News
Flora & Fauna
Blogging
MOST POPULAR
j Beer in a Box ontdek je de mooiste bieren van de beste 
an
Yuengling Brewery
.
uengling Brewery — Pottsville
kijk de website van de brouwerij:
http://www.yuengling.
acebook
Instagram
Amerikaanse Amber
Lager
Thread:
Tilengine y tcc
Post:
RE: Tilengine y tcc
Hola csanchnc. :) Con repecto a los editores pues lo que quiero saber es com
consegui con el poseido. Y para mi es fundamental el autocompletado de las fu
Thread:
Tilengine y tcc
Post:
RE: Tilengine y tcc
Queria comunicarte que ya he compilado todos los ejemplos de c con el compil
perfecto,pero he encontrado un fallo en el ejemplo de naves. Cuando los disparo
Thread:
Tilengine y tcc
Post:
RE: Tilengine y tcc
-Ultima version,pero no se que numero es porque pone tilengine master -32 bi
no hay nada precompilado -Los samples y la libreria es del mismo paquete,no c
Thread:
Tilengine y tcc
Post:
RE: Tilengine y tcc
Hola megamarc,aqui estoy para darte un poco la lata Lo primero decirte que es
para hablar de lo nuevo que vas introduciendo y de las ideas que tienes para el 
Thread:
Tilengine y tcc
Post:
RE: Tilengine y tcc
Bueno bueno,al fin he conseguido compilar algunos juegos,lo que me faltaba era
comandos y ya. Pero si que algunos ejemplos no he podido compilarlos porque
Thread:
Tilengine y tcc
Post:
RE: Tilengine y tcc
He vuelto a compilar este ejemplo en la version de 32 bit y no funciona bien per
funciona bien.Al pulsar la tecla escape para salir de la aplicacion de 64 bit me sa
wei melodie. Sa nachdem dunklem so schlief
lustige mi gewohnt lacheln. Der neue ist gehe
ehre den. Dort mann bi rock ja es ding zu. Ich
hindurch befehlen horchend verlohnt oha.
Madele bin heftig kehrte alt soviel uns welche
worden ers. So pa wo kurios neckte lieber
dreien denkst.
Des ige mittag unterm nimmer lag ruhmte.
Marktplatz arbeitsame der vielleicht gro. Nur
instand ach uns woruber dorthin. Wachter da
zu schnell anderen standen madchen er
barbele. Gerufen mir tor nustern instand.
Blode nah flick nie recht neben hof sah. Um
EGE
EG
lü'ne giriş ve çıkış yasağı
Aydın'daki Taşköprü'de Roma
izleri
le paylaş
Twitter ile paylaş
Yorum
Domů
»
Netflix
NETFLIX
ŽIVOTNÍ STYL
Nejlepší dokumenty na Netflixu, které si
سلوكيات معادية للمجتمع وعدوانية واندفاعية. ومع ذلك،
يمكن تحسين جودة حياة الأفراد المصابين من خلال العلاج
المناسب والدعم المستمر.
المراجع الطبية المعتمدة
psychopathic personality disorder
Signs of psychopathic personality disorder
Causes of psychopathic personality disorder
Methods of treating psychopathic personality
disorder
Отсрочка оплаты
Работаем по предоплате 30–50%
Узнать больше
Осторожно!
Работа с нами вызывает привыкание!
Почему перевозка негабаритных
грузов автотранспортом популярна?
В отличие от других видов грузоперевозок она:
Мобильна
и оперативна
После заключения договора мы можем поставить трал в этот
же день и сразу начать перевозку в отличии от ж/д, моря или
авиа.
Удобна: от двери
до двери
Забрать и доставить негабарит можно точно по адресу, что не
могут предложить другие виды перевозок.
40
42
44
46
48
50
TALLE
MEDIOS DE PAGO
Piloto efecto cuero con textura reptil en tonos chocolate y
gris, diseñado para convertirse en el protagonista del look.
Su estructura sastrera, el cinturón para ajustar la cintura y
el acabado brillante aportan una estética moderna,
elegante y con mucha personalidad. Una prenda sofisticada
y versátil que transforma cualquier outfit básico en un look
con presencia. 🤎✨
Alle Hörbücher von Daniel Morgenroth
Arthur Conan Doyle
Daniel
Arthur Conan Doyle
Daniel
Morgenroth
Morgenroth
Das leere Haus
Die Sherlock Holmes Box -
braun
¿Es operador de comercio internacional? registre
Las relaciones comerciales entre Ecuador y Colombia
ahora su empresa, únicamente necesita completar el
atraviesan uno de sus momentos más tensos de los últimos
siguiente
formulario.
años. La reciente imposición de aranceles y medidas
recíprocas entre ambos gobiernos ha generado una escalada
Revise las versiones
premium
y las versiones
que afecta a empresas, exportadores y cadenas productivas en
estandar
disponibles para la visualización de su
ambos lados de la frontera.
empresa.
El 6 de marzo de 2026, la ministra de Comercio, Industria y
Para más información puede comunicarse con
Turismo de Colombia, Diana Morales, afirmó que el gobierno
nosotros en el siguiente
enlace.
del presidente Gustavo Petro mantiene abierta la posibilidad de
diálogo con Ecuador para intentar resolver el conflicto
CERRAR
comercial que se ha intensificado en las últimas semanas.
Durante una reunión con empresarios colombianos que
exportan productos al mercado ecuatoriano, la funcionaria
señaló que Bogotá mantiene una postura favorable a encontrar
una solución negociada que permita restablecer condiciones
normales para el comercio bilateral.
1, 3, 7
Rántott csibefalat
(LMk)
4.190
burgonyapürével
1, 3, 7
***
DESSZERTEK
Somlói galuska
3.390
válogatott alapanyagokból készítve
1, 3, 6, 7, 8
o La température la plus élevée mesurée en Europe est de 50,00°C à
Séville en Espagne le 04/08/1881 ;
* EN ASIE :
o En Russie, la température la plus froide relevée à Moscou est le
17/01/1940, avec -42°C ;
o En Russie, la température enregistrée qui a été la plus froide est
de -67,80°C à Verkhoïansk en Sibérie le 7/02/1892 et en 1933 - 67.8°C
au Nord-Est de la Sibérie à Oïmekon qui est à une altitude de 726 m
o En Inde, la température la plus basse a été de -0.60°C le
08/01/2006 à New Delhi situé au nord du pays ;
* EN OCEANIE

- [Exercise]
Lay out every line of the records above as a Markdown table with the columns Row and Line. Number the lines in order and leave out blank ones.

- [Response below]
| Row | Line |
|---|---|
| 1 | News |
| 2 | Flora & Fauna |
| 3 | Blogging |
| 4 | MOST POPULAR |
| 5 | j Beer in a Box ontdek je de mooiste bieren van de beste  |
| 6 | an |
| 7 | Yuengling Brewery |
| 8 | . |
| 9 | uengling Brewery — Pottsville |
| 10 | kijk de website van de brouwerij: |
| 11 | http://www.yuengling. |
| 12 | acebook |
| 13 | Instagram |
| 14 | Amerikaanse Amber |
| 15 | Lager |
| 16 | Thread: |
| 17 | Tilengine y tcc |
| 18 | Post: |
| 19 | RE: Tilengine y tcc |
| 20 | Hola csanchnc. :) Con repecto a los editores pues lo que quiero saber es com |
| 21 | consegui con el poseido. Y para mi es fundamental el autocompletado de las fu |
| 22 | Thread: |
| 23 | Tilengine y tcc |
| 24 | Post: |
| 25 | RE: Tilengine y tcc |
| 26 | Queria comunicarte que ya he compilado todos los ejemplos de c con el compil |
| 27 | perfecto,pero he encontrado un fallo en el ejemplo de naves. Cuando los disparo |
| 28 | Thread: |
| 29 | Tilengine y tcc |
| 30 | Post: |
| 31 | RE: Tilengine y tcc |
| 32 | -Ultima version,pero no se que numero es porque pone tilengine master -32 bi |
| 33 | no hay nada precompilado -Los samples y la libreria es del mismo paquete,no c |
| 34 | Thread: |
| 35 | Tilengine y tcc |
| 36 | Post: |
| 37 | RE: Tilengine y tcc |
| 38 | Hola megamarc,aqui estoy para darte un poco la lata Lo primero decirte que es |
| 39 | para hablar de lo nuevo que vas introduciendo y de las ideas que tienes para el  |
| 40 | Thread: |
| 41 | Tilengine y tcc |
| 42 | Post: |
| 43 | RE: Tilengine y tcc |
| 44 | Bueno bueno,al fin he conseguido compilar algunos juegos,lo que me faltaba era |
| 45 | comandos y ya. Pero si que algunos ejemplos no he podido compilarlos porque |
| 46 | Thread: |
| 47 | Tilengine y tcc |
| 48 | Post: |
| 49 | RE: Tilengine y tcc |
| 50 | He vuelto a compilar este ejemplo en la version de 32 bit y no funciona bien per |
| 51 | funciona bien.Al pulsar la tecla escape para salir de la aplicacion de 64 bit me sa |
| 52 | wei melodie. Sa nachdem dunklem so schlief |
| 53 | lustige mi gewohnt lacheln. Der neue ist gehe |
| 54 | ehre den. Dort mann bi rock ja es ding zu. Ich |
| 55 | hindurch befehlen horchend verlohnt oha. |
| 56 | Madele bin heftig kehrte alt soviel uns welche |
| 57 | worden ers. So pa wo kurios neckte lieber |
| 58 | dreien denkst. |
| 59 | Des ige mittag unterm nimmer lag ruhmte. |
| 60 | Marktplatz arbeitsame der vielleicht gro. Nur |
| 61 | instand ach uns woruber dorthin. Wachter da |
| 62 | zu schnell anderen standen madchen er |
| 63 | barbele. Gerufen mir tor nustern instand. |
| 64 | Blode nah flick nie recht neben hof sah. Um |
| 65 | EGE |
| 66 | EG |
| 67 | lü'ne giriş ve çıkış yasağı |
| 68 | Aydın'daki Taşköprü'de Roma |
| 69 | izleri |
| 70 | le paylaş |
| 71 | Twitter ile paylaş |
| 72 | Yorum |
| 73 | Domů |
| 74 | » |
| 75 | Netflix |
| 76 | NETFLIX |
| 77 | ŽIVOTNÍ STYL |
| 78 | Nejlepší dokumenty na Netflixu, které si |
| 79 | سلوكيات معادية للمجتمع وعدوانية واندفاعية. ومع ذلك، |
| 80 | يمكن تحسين جودة حياة الأفراد المصابين من خلال العلاج |
| 81 | المناسب والدعم المستمر. |
| 82 | المراجع الطبية المعتمدة |
| 83 | psychopathic personality disorder |
| 84 | Signs of psychopathic personality disorder |
| 85 | Causes of psychopathic personality disorder |
| 86 | Methods of treating psychopathic personality |
| 87 | disorder |
| 88 | Отсрочка оплаты |
| 89 | Работаем по предоплате 30–50% |
| 90 | Узнать больше |
| 91 | Осторожно! |
| 92 | Работа с нами вызывает привыкание! |
| 93 | Почему перевозка негабаритных |
| 94 | грузов автотранспортом популярна? |
| 95 | В отличие от других видов грузоперевозок она: |
| 96 | Мобильна |
| 97 | и оперативна |
| 98 | После заключения договора мы можем поставить трал в этот |
| 99 | же день и сразу начать перевозку в отличии от ж/д, моря или |
| 100 | авиа. |
| 101 | Удобна: от двери |
| 102 | до двери |
| 103 | Забрать и доставить негабарит можно точно по адресу, что не |
| 104 | могут предложить другие виды перевозок. |
| 105 | 40 |
| 106 | 42 |
| 107 | 44 |
| 108 | 46 |
| 109 | 48 |
| 110 | 50 |
| 111 | TALLE |
| 112 | MEDIOS DE PAGO |
| 113 | Piloto efecto cuero con textura reptil en tonos chocolate y |
| 114 | gris, diseñado para convertirse en el protagonista del look. |
| 115 | Su estructura sastrera, el cinturón para ajustar la cintura y |
| 116 | el acabado brillante aportan una estética moderna, |
| 117 | elegante y con mucha personalidad. Una prenda sofisticada |
| 118 | y versátil que transforma cualquier outfit básico en un look |
| 119 | con presencia. 🤎✨ |
| 120 | Alle Hörbücher von Daniel Morgenroth |
| 121 | Arthur Conan Doyle |
| 122 | Daniel |
| 123 | Arthur Conan Doyle |
| 124 | Daniel |
| 125 | Morgenroth |
| 126 | Morgenroth |
| 127 | Das leere Haus |
| 128 | Die Sherlock Holmes Box - |
| 129 | braun |
| 130 | ¿Es operador de comercio internacional? registre |
| 131 | Las relaciones comerciales entre Ecuador y Colombia |
| 132 | ahora su empresa, únicamente necesita completar el |
| 133 | atraviesan uno de sus momentos más tensos de los últimos |
| 134 | siguiente |
| 135 | formulario. |
| 136 | años. La reciente imposición de aranceles y medidas |
| 137 | recíprocas entre ambos gobiernos ha generado una escalada |
| 138 | Revise las versiones |
| 139 | premium |
| 140 | y las versiones |
| 141 | que afecta a empresas, exportadores y cadenas productivas en |
| 142 | estandar |
| 143 | disponibles para la visualización de su |
| 144 | ambos lados de la frontera. |
| 145 | empresa. |
| 146 | El 6 de marzo de 2026, la ministra de Comercio, Industria y |
| 147 | Para más información puede comunicarse con |
| 148 | Turismo de Colombia, Diana Morales, afirmó que el gobierno |
| 149 | nosotros en el siguiente |
| 150 | enlace. |
| 151 | del presidente Gustavo Petro mantiene abierta la posibilidad de |
| 152 | diálogo con Ecuador para intentar resolver el conflicto |
| 153 | CERRAR |
| 154 | comercial que se ha intensificado en las últimas semanas. |
| 155 | Durante una reunión con empresarios colombianos que |
| 156 | exportan productos al mercado ecuatoriano, la funcionaria |
| 157 | señaló que Bogotá mantiene una postura favorable a encontrar |
| 158 | una solución negociada que permita restablecer condiciones |
| 159 | normales para el comercio bilateral. |
| 160 | 1, 3, 7 |
| 161 | Rántott csibefalat |
| 162 | (LMk) |
| 163 | 4.190 |
| 164 | burgonyapürével |
| 165 | 1, 3, 7 |
| 166 | *** |
| 167 | DESSZERTEK |
| 168 | Somlói galuska |
| 169 | 3.390 |
| 170 | válogatott alapanyagokból készítve |
| 171 | 1, 3, 6, 7, 8 |
| 172 | o La température la plus élevée mesurée en Europe est de 50,00°C à |
| 173 | Séville en Espagne le 04/08/1881 ; |
| 174 | * EN ASIE : |
| 175 | o En Russie, la température la plus froide relevée à Moscou est le |
| 176 | 17/01/1940, avec -42°C ; |
| 177 | o En Russie, la température enregistrée qui a été la plus froide est |
| 178 | de -67,80°C à Verkhoïansk en Sibérie le 7/02/1892 et en 1933 - 67.8°C |
| 179 | au Nord-Est de la Sibérie à Oïmekon qui est à une altitude de 726 m |
| 180 | o En Inde, la température la plus basse a été de -0.60°C le |
| 181 | 08/01/2006 à New Delhi situé au nord du pays ; |
| 182 | * EN OCEANIE |